На новичка никто не обратил внимания, разве что покосились глазами картежники – не поставит ли штоф водки ради знакомства.

И вдруг в дальнем углу казармы с нар поднялся молодой солдат и, пристально глядя на прибывшего, сказал громко:

– Боже мой! Это же Сераковский!

– Погорелов!

Сераковский не верил глазам. К нему шел тот самый студент Московского университета, с которым он виделся во дворе Третьего отделения.

– Какая неожиданная встреча!

– И какая радостная! – добавил Сераковский.

Теперь уже все обернулись к этим двоим. Рука у Сераковского была сильная, пожатие – крепкое, и Погорелов едва удержался, чтобы не вскрикнуть.

– Правда, я предпочел бы встретиться с тобой где-нибудь в Нескучном саду... – Он осторожно, чтобы не обидеть Зыгмунта, высвободил руку.

– Или в Летнем...

– И без этой дурацкой формы... – Погорелов брезгливо дотронулся до стоячего воротника. – Такая духота, а тебе велят застегнуться на все пуговицы!

Они шептались до одиннадцати часов, пока дневальный не погасил огарок сальной свечи.

Несмотря на усталость, Сераковский спал плохо.

В шесть утра казарму поднял грохот барабанной побудки, которая давалась за час до призывного сигнала "К сбору!". Зыгмунт очнулся, с трудом открыл глаза и услышал добродушный голос Андрия, напевавшего в такт барабану: "Це тоби не дома, це тоби не дома, пидиймайсь, пидиймайсь..."

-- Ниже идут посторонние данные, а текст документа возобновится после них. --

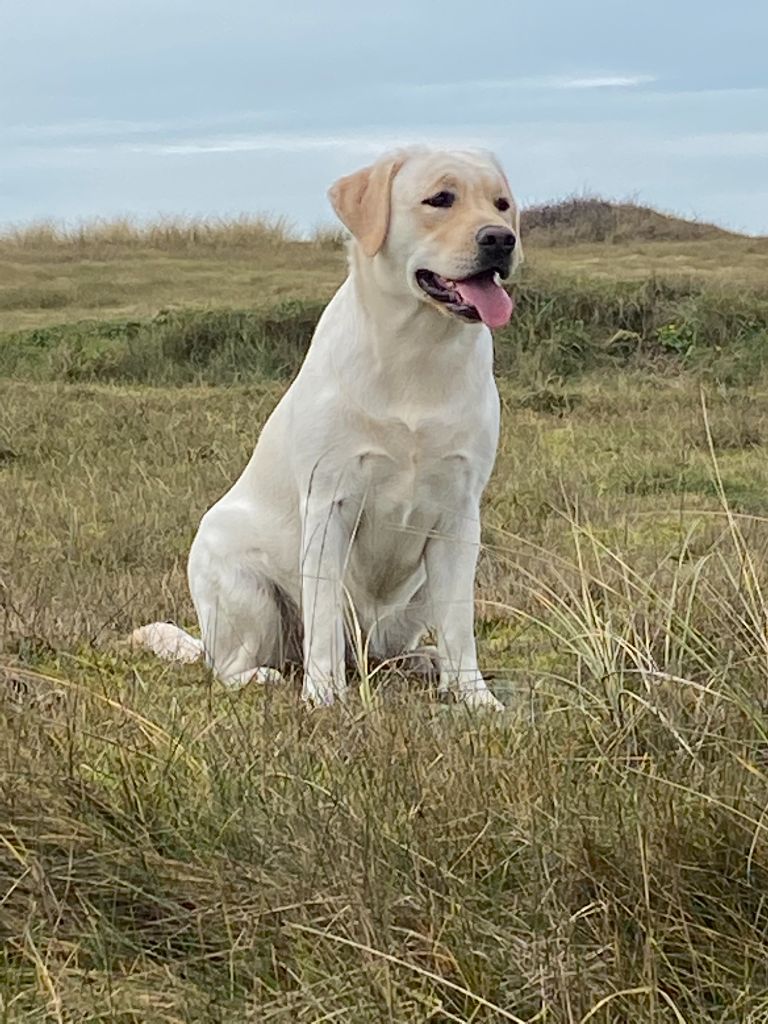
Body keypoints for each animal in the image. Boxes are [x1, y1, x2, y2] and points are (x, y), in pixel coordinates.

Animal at [135, 148, 528, 708]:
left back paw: (423, 662)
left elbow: (460, 624)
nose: (500, 239)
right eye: (440, 198)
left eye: (502, 204)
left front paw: (475, 698)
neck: (417, 354)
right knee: (232, 664)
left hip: (416, 597)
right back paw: (265, 676)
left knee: (392, 651)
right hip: (243, 584)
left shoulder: (459, 514)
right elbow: (321, 619)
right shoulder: (329, 503)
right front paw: (325, 697)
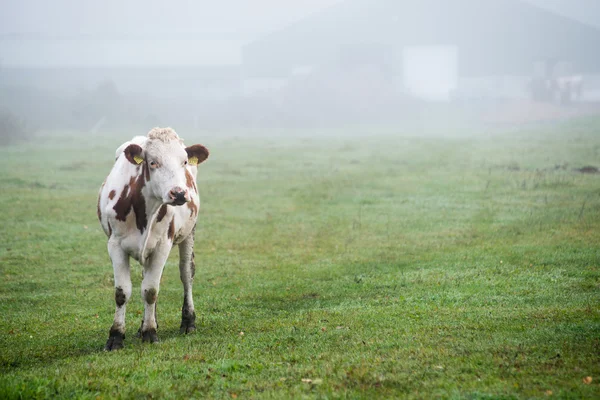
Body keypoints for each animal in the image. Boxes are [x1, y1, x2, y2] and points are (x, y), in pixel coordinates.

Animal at [98, 127, 209, 350]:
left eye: (184, 161)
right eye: (152, 162)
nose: (179, 193)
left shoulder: (162, 244)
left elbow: (150, 290)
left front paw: (150, 332)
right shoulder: (115, 245)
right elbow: (122, 292)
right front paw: (116, 335)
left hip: (189, 232)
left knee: (186, 274)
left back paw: (188, 322)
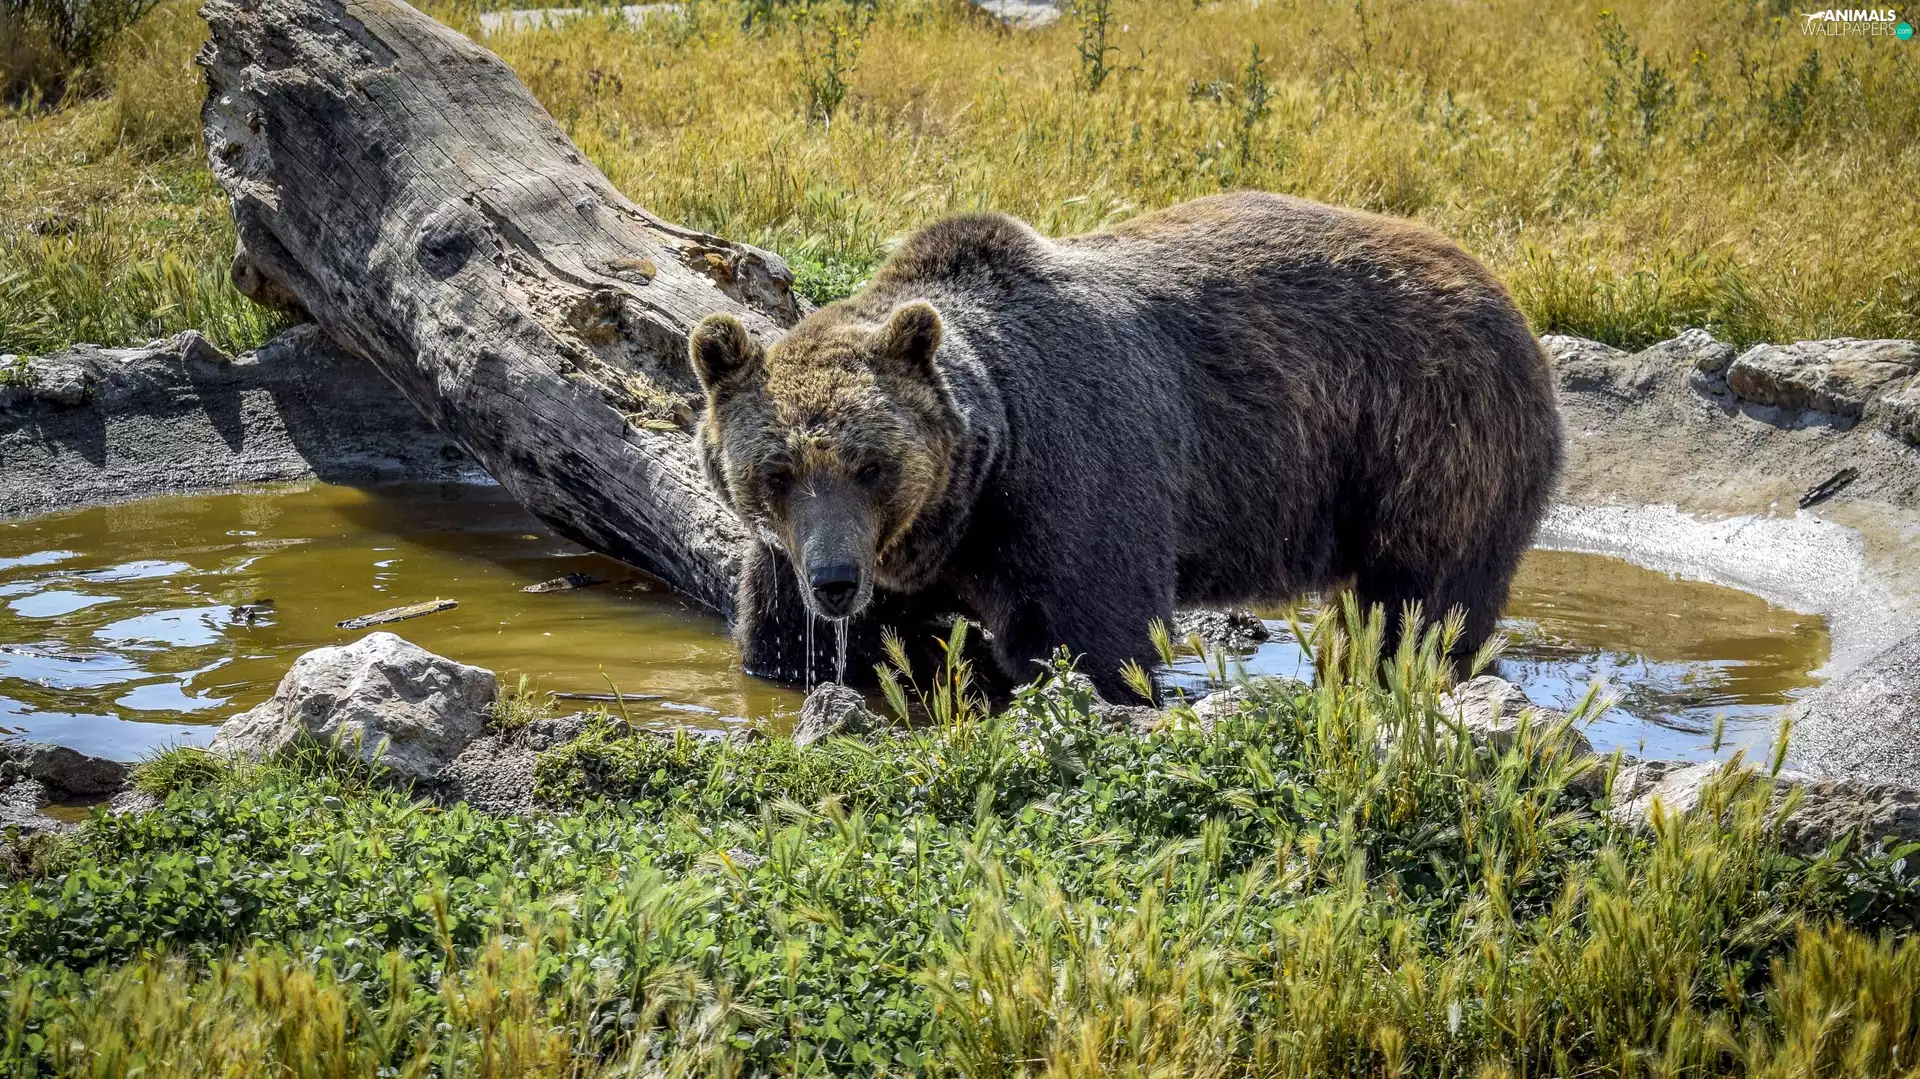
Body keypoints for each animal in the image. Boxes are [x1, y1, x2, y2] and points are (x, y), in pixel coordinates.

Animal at [688, 191, 1563, 700]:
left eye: (873, 465)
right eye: (777, 470)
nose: (836, 581)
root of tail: (1505, 297)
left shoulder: (1075, 473)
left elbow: (1091, 633)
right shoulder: (824, 545)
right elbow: (785, 638)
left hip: (1433, 437)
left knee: (1422, 597)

В Лычше крестьяне тоже говорили по-украински; Сераковскому на какое-то время представилось, что он дома, но грозный окрик унтера вернул его к действительности. Он быстро спрыгнул с жестких нар, решив про себя, что должен обязательно одеться первым.

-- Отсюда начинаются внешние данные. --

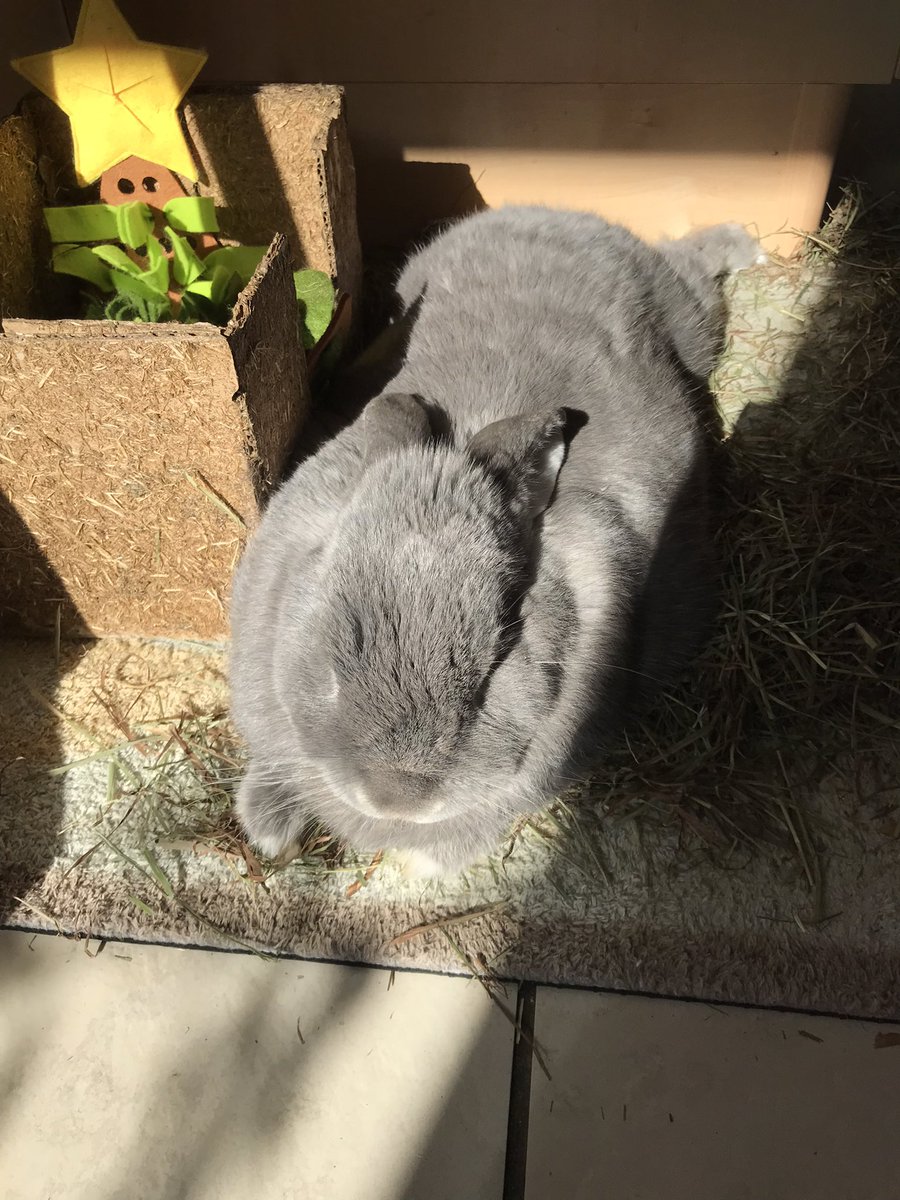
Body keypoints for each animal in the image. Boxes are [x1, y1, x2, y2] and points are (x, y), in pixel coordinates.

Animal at [226, 204, 763, 873]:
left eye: (494, 670)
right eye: (330, 669)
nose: (397, 797)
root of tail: (558, 213)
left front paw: (424, 861)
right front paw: (268, 828)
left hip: (689, 318)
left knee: (694, 266)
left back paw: (746, 243)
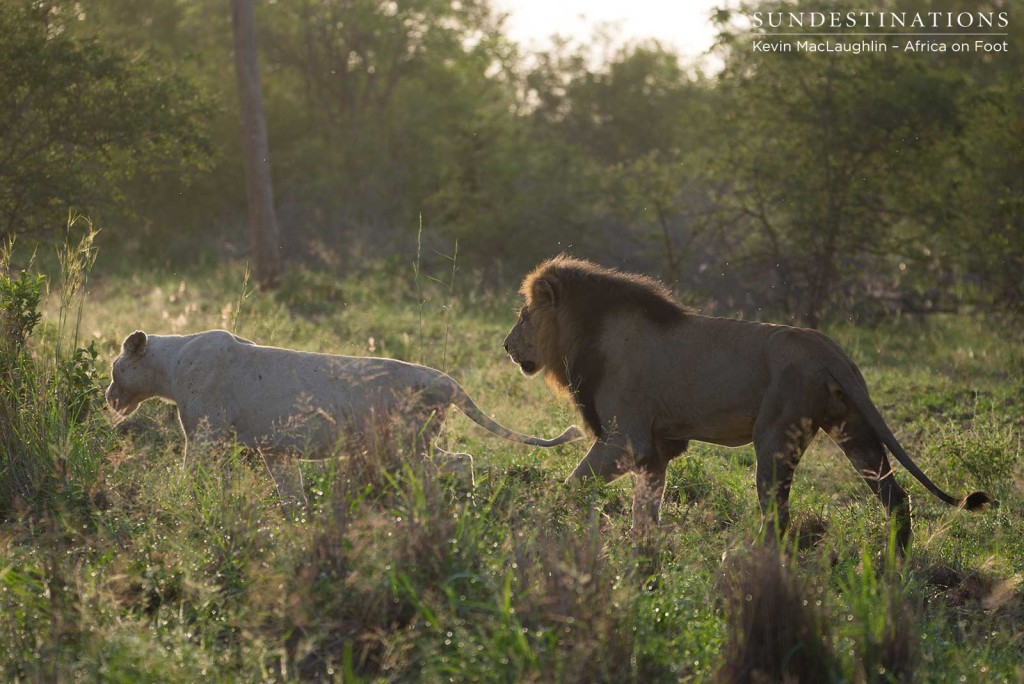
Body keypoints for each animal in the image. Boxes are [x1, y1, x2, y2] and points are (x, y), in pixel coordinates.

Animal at [111, 327, 585, 505]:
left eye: (115, 368)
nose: (108, 396)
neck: (170, 364)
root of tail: (444, 380)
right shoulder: (276, 450)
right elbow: (290, 491)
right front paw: (295, 519)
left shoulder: (204, 435)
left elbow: (189, 473)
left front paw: (176, 499)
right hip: (415, 442)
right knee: (461, 460)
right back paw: (462, 504)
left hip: (403, 445)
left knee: (445, 467)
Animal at [503, 255, 991, 548]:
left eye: (524, 316)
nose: (506, 346)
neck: (582, 334)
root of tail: (833, 352)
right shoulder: (656, 448)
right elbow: (647, 508)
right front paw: (643, 552)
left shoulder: (627, 439)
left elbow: (574, 482)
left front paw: (544, 515)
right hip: (855, 431)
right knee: (896, 499)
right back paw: (895, 565)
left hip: (774, 437)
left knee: (777, 517)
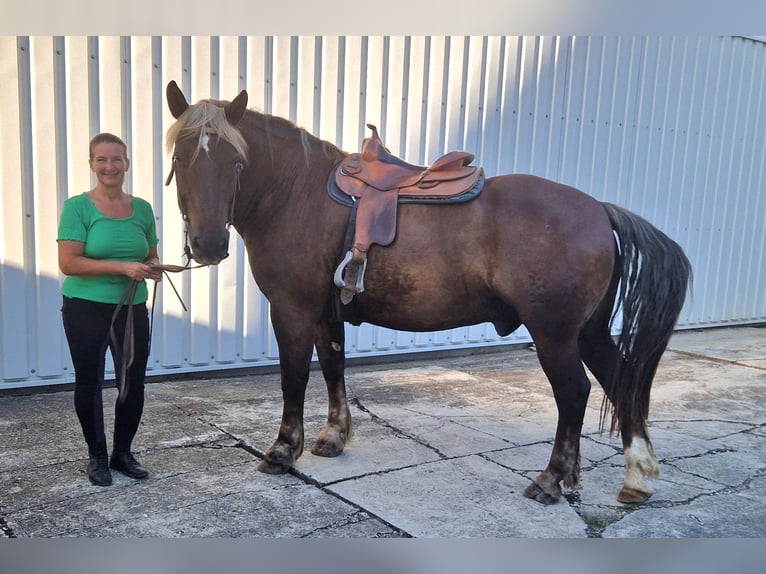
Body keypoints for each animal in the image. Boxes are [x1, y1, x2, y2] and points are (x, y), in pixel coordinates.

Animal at [165, 80, 692, 504]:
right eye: (178, 159)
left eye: (236, 162)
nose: (208, 245)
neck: (298, 193)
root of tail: (600, 210)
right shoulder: (326, 312)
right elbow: (333, 367)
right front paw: (333, 437)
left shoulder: (292, 309)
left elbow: (293, 377)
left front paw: (281, 449)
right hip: (589, 331)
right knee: (620, 381)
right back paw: (637, 477)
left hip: (555, 334)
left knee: (575, 392)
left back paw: (550, 479)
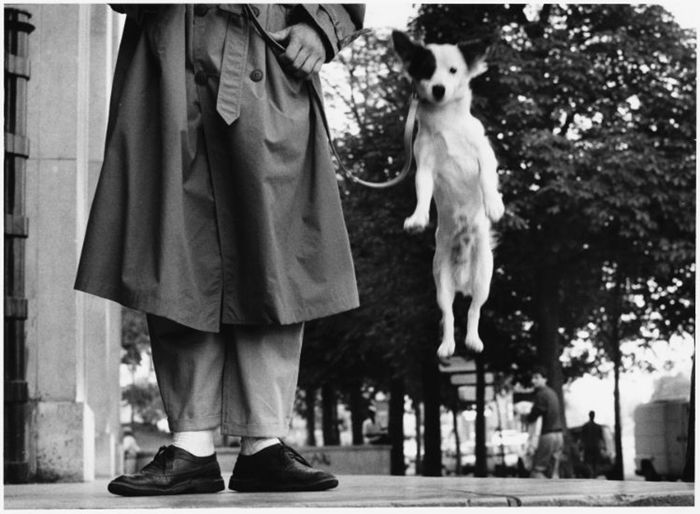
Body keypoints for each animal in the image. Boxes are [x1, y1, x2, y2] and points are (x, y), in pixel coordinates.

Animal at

Да, да, он теперь все должен делать лучше всех. Шагать! Равняться! Колоть! Стрелять! Только став образцовым "фрунтовиком", он добьется производства в офицеры, после чего можно будет либо уйти в отставку, либо поступить в Академию Генерального штаба, если он решит посвятить себя ратному ремеслу. Впервые о военном образовании он подумал, когда собрался перейти границу. В самом деле, чем он мог помочь галицийским повстанцам, поднявшимся против австрийского гнета? Тем, что очертя голову, первым бросился бы в атаку? Жизнью, которую он готов отдать за свободу Польши? Но ведь он даже не умеет держать в руках ружье! Разве не больше пользы он принесет родине, если будет не только сражаться сам, но и поведет за собой других?

– Па-а-тарапливайсь! – покрикивал расхаживавший по казарме унтер. Усем привести себя в хворменный вид як можно скорей и построиться в ранжирном порядку!

Для обитателей укрепления начался самый обыкновенный, ординарный день, точно такой, как месяц и год назад, и точно такой, какой будет через месяц и через год, – для Сераковского же все было внове. За час – с шести до семи – он должен успеть убрать постель, помыться солоноватой водой, начистить до блеска сапоги, сбрить щетину на бороде и нафабрить усы какой-то пахучей мазью, после чего "облачиться в бронь", иначе – надеть на себя и так пригнать по фигуре одежду, чтобы ни один начальник ни к чему не придрался. Большого умения тут не требовалось, и Сераковский все сделал довольно быстро, ощущая на себе испытующий взгляд того самого унтера Поташева, который вчера ударил солдата.

Каждому солдату полагалось сдать экзамен по ружейным приемам, которые, как велел заучить унтер, "имеют своей целью создать однообразие в действии огнестрельным оружием".

"Чего-чего, а однообразия тут хватает", – думал Сераковский, глядя, как Поташев показывает ему эти приемы.

– Де-елай рраз! – скомандовал сам себе унтер и быстрым движением рук поднял ружье кверху.